第13章 潜入捜査・壱
「なるほど、私を餌に釣るのね?」
「あぁ。勿論危ない時は俺が全力で守る。だから、お前は安心してろ」
そう言いながら、安心させるように錆兎が優しげに微笑む。そんな不意打ちの笑顔に音羽の胸がきゅんと小さく高鳴った。
だって、そんなカッコいい言葉を口にしながら、そんな優しい笑顔を向けてくるなんて、はっきり言って反則だ。
顔を注視出来ずに思わず視線を下げると、慌てて答える。
「その点は、別に心配はしてないわ」
錆兎が守るって約束してくれたなら、きっと全力で守ってくれる。世界中を何処を探したって、こんなにも頼りになる人は他にいない。
そう思うのに…、
「それに私だって、そこいらの鬼や一般人相手なら、問題ないわけだし」
つい癖で、鬼殺の事になると余計な一言が出てしまう。しかし錆兎は特段気にする様子もなく「それもそうだな」と、笑って答える。
「じゃあ早速、乗り込むか!」
「え!?」
突然門に向かい歩き出した錆兎を、音羽が引き止めようと追いかける。本当に柱になるよう変人は行動が早い上に大胆で困る。

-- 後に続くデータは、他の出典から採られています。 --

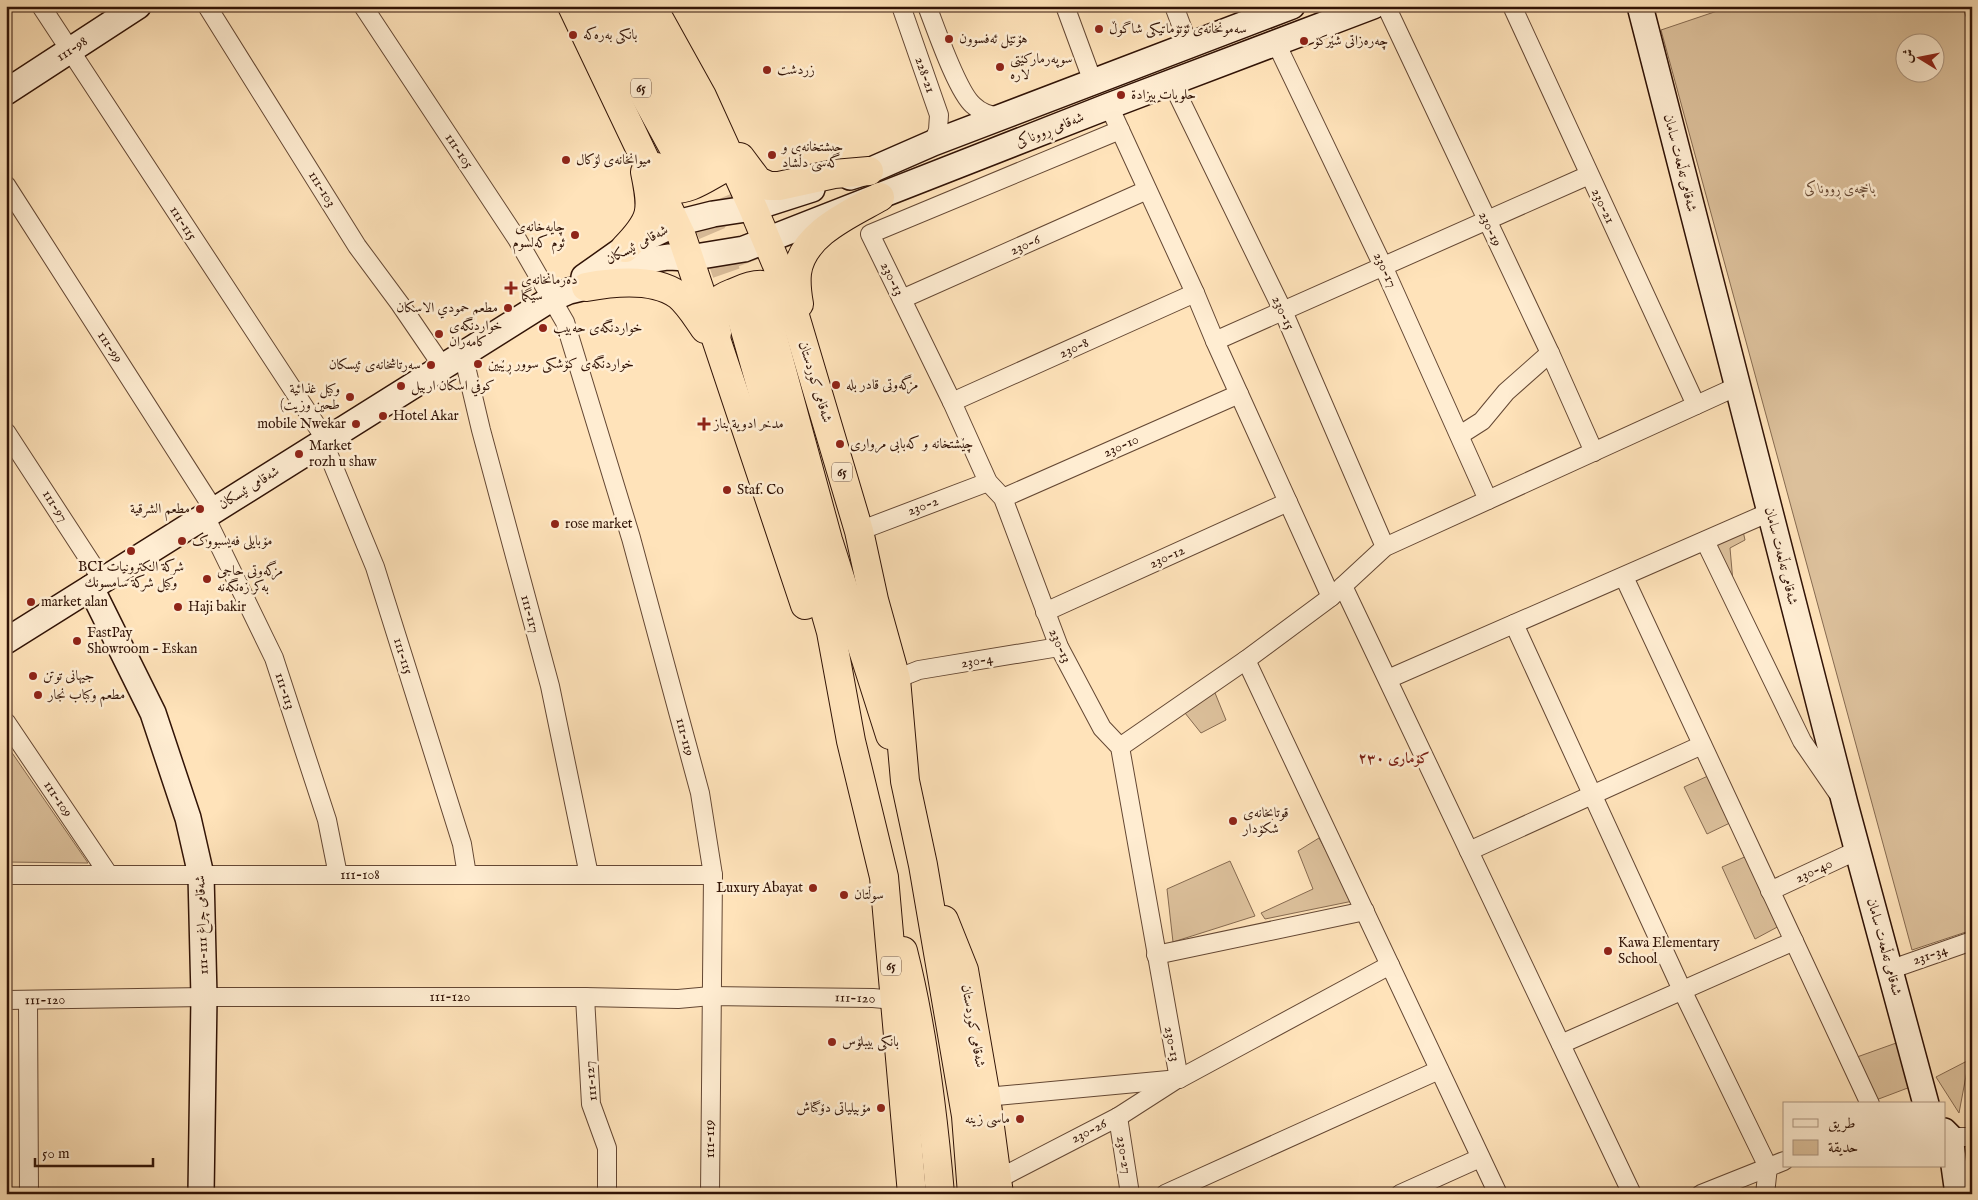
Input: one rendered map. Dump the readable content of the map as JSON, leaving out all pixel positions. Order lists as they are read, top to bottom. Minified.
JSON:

「ちょっと待って、もっと念入りに打ち合わせしてから……」
そう言いながら錆兎へと近づく、その時だった。
「っ!?」
突如眼の前を歩く錆兎の、その全身を鋭い殺気が包み込んだ。
それとほぼ同時に…
シュッ!
研ぎ澄まされた刃が、空を裂くような音が辺りに響いた。
「錆兎っ!?」
音羽が気づいて声を上げた時にはすでに、錆兎のすぐ背後に人影があり、その人影が握った刀のその刃先が錆兎の首筋に立てられていた。
突如眼の前で起こった光景に、音羽が小さく息を呑む。
しかし、当の錆兎は反応もなく、微動だにもしない。
「それ以上…行かせない」
錆兎の背後で、刀の主が静かな声で制する。
すると、それまで黙って立っているだけだった錆兎が僅かに口角を釣り上げた。
「いきなり首筋には刀…なんて、挨拶にしては物騒過ぎやしないか?……なぁ、義勇」
「お前こそ、ここで何をしている。錆兎」
そう問いかけると、冨岡義勇は静かに刀を鞘に収めた。